2. Follow the instructions [here](https://github.com/RadeonOpenCompute/HCC-Native-GCN-ISA/wiki)
* In the make step for HCC, we recommend setting -DCMAKE_INSTALL_PREFIX.
* Set HCC_HOME environment variable before compiling HIP program to point to the native compiler:
```shell
export HCC_HOME=/path/to/native/hcc
```
### Compiling CodeXL markers for HIP Functions
HIP can generate markers at function begin/end which are displayed on the CodeXL timeline view. To do this, you need to install CodeXL, tell HIP
where the CodeXL install directory lives, and enable HIP to generate the markers:
1. Install CodeXL
See [CodeXL Download](http://developer.amd.com/tools-and-sdks/opencl-zone/codexl/?webSyncID=9d9c2cb9-3d73-5e65-268a-c7b06428e5e0&sessionGUID=29beacd0-d654-ddc6-a3e2-b9e6c0b0cc77) for the installation file.

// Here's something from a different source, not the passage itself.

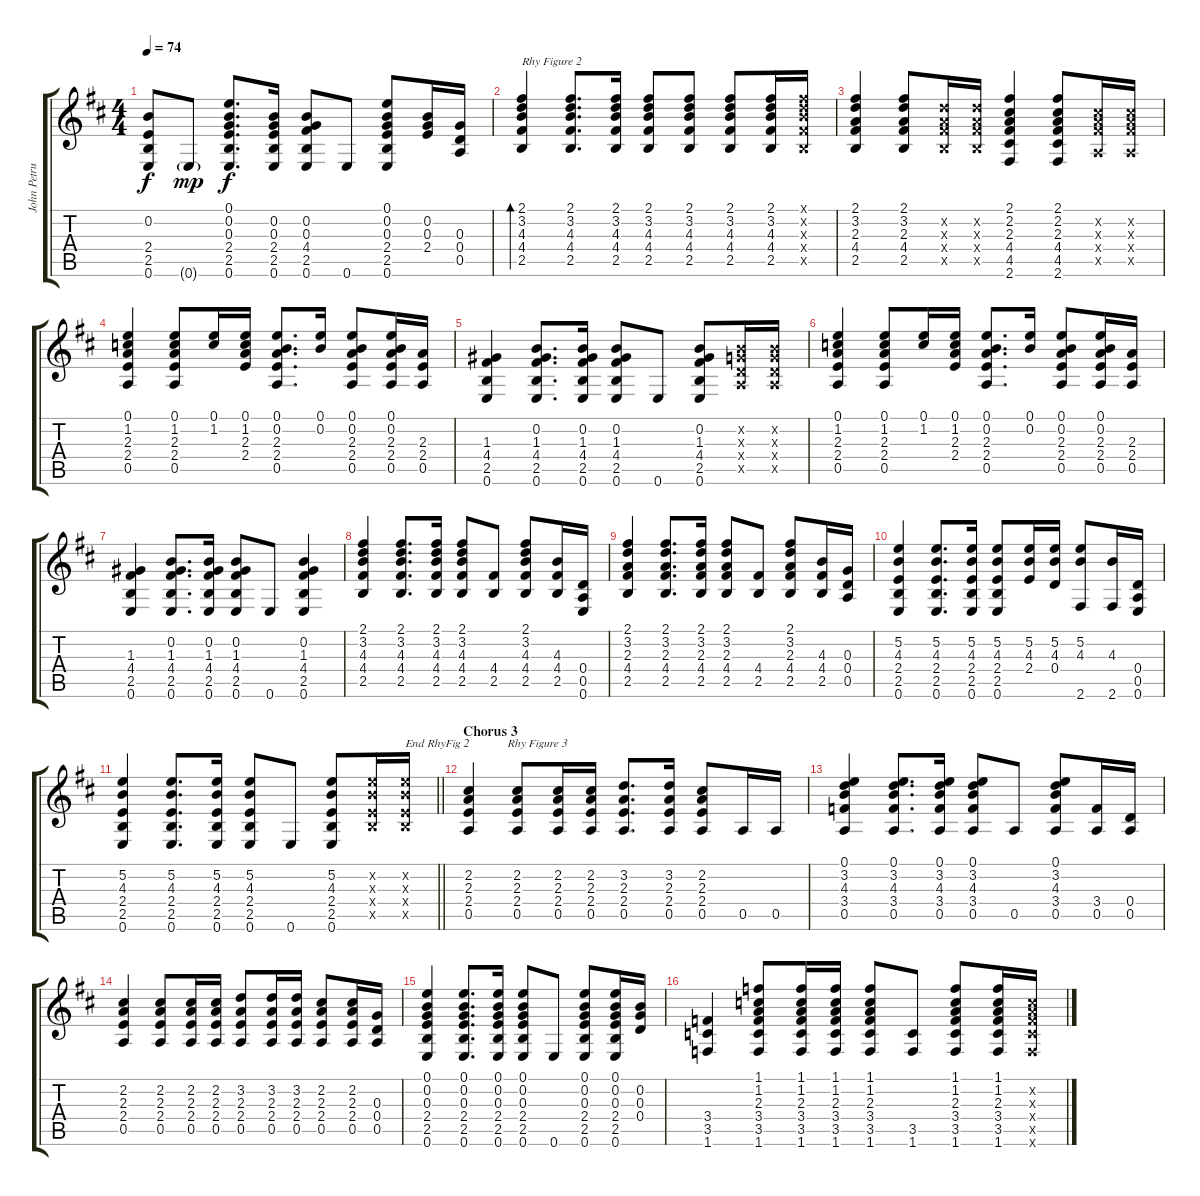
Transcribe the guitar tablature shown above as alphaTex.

Also this [blog](http://gpuopen.com/getting-up-to-speed-with-the-codexl-gpu-profiler-and-radeon-open-compute/) provides more information and tips for using CodeXL. In addition to installing the CodeXL profiling
and visualization tools, CodeXL also comes with an SDK that allow applications to add markers to the timeline viewer. We'll be linking HIP against this library.
2. Set CODEXL_PATH
```shell
# set to your code-xl installation location:
export CODEXL_PATH=/opt/AMD/CodeXL
```
3. Enable in source code.
In src/hip_hcc.cpp, enable the define
```c
#define COMPILE_TRACE_MARKER 1
```
Then recompile the target application, run with profiler enabled to generate ATP file or trace log.
```shell
# Use profiler to generate timeline view:
$CODEXL_PATH/CodeXLGpuProfiler -A -o ./myHipApp
...
Session output path: /home/me/HIP-privatestaging/tests/b1/mytrace.atp
```
You can also print the HIP function strings to stderr using HIP_TRACE_API environment variable. This can be useful for tracing application flow. Also can be combined with the more detailed debug information provided
by the HIP_DB switch. For example:
```shell
# Trace to stderr showing begin/end of each function (with arguments) + intermediate debug trace during the execution of each function.
HIP_TRACE_API=1 HIP_DB=0x2 ./myHipApp
```
Note this trace mode uses colors. "less -r" can handle raw control characters and will display the debug output in proper colors.